Exercise
Print the data below exactly as it stands, and keep the pictures out.

Collected data
_____

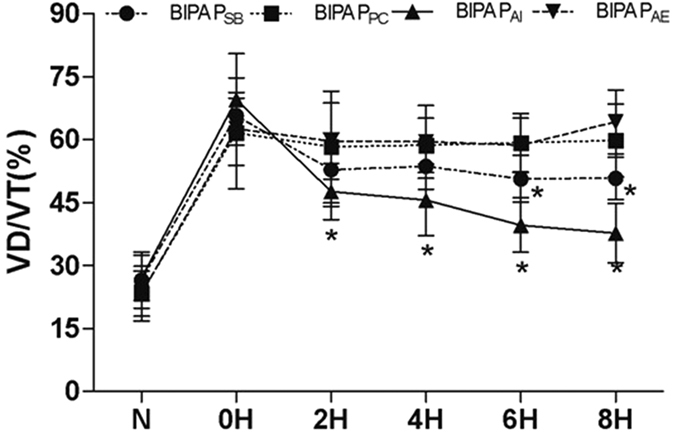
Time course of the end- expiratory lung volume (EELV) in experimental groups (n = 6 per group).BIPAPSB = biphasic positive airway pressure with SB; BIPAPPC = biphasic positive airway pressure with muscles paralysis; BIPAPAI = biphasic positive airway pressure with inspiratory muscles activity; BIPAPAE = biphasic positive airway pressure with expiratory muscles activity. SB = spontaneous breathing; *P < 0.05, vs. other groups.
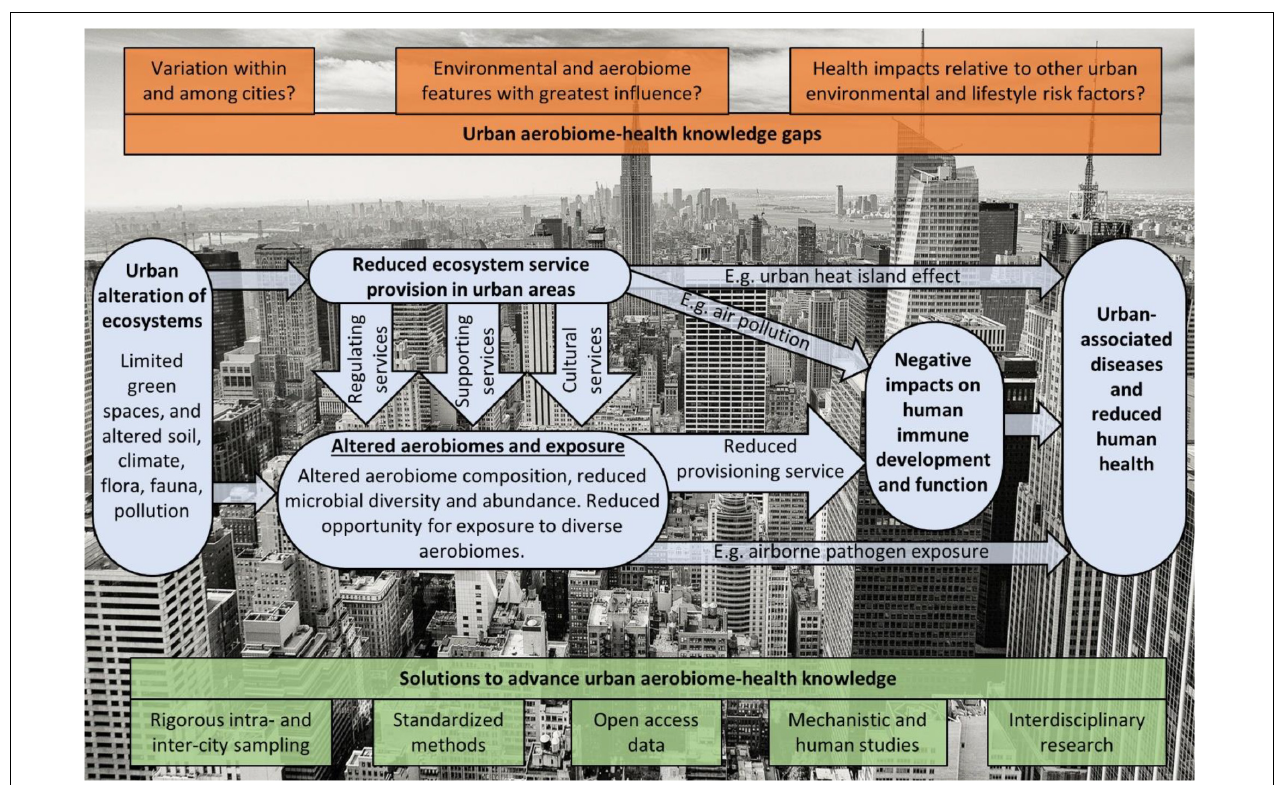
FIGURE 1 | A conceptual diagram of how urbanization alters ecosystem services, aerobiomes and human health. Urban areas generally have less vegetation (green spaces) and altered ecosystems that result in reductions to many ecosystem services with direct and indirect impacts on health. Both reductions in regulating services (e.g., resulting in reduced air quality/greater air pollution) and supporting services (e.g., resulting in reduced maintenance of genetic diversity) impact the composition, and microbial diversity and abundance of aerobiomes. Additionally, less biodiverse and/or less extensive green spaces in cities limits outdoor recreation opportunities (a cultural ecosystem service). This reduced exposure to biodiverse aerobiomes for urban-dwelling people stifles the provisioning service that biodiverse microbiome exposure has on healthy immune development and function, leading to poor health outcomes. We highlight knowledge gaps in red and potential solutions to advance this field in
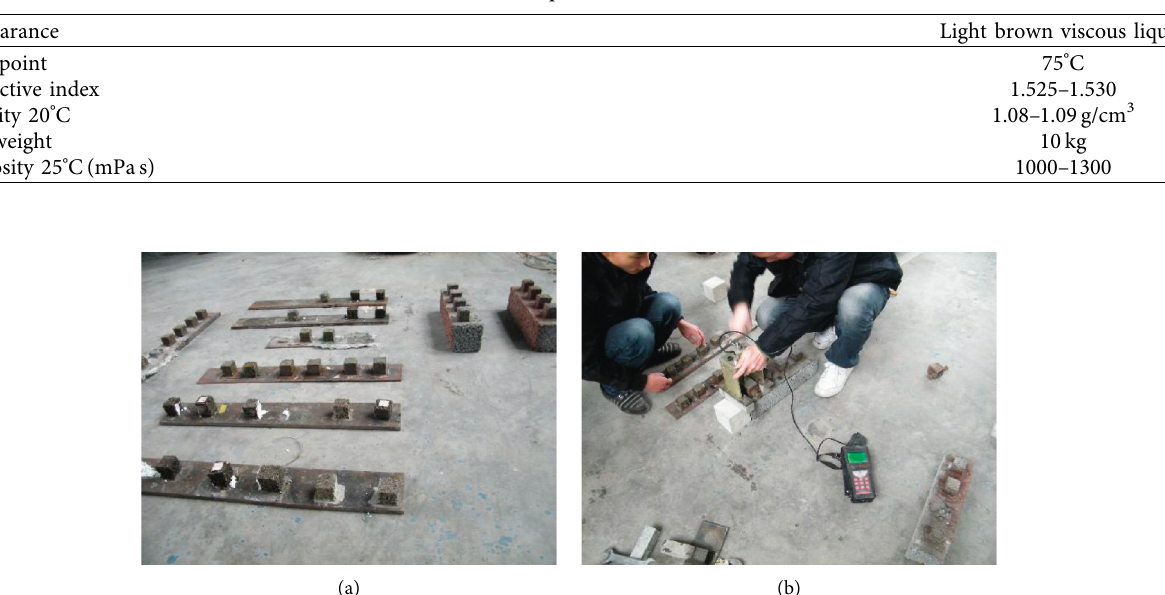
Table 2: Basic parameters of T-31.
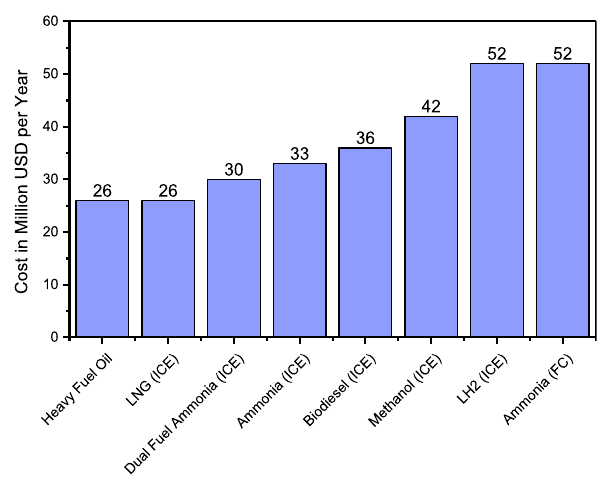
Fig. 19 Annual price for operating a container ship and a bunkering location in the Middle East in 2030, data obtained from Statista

_____

Written response
Time course of the end- expiratory lung volume (EELV) in experimental groups (n = 6 per group).BIPAPSB = biphasic positive airway pressure with SB; BIPAPPC = biphasic positive airway pressure with muscles paralysis; BIPAPAI = biphasic positive airway pressure with inspiratory muscles activity; BIPAPAE = biphasic positive airway pressure with expiratory muscles activity. SB = spontaneous breathing; *P < 0.05, vs. other groups.
FIGURE 1 | A conceptual diagram of how urbanization alters ecosystem services, aerobiomes and human health. Urban areas generally have less vegetation (green spaces) and altered ecosystems that result in reductions to many ecosystem services with direct and indirect impacts on health. Both reductions in regulating services (e.g., resulting in reduced air quality/greater air pollution) and supporting services (e.g., resulting in reduced maintenance of genetic diversity) impact the composition, and microbial diversity and abundance of aerobiomes. Additionally, less biodiverse and/or less extensive green spaces in cities limits outdoor recreation opportunities (a cultural ecosystem service). This reduced exposure to biodiverse aerobiomes for urban-dwelling people stifles the provisioning service that biodiverse microbiome exposure has on healthy immune development and function, leading to poor health outcomes. We highlight knowledge gaps in red and potential solutions to advance this field in
Table 2: Basic parameters of T-31.
Fig. 19 Annual price for operating a container ship and a bunkering location in the Middle East in 2030, data obtained from Statista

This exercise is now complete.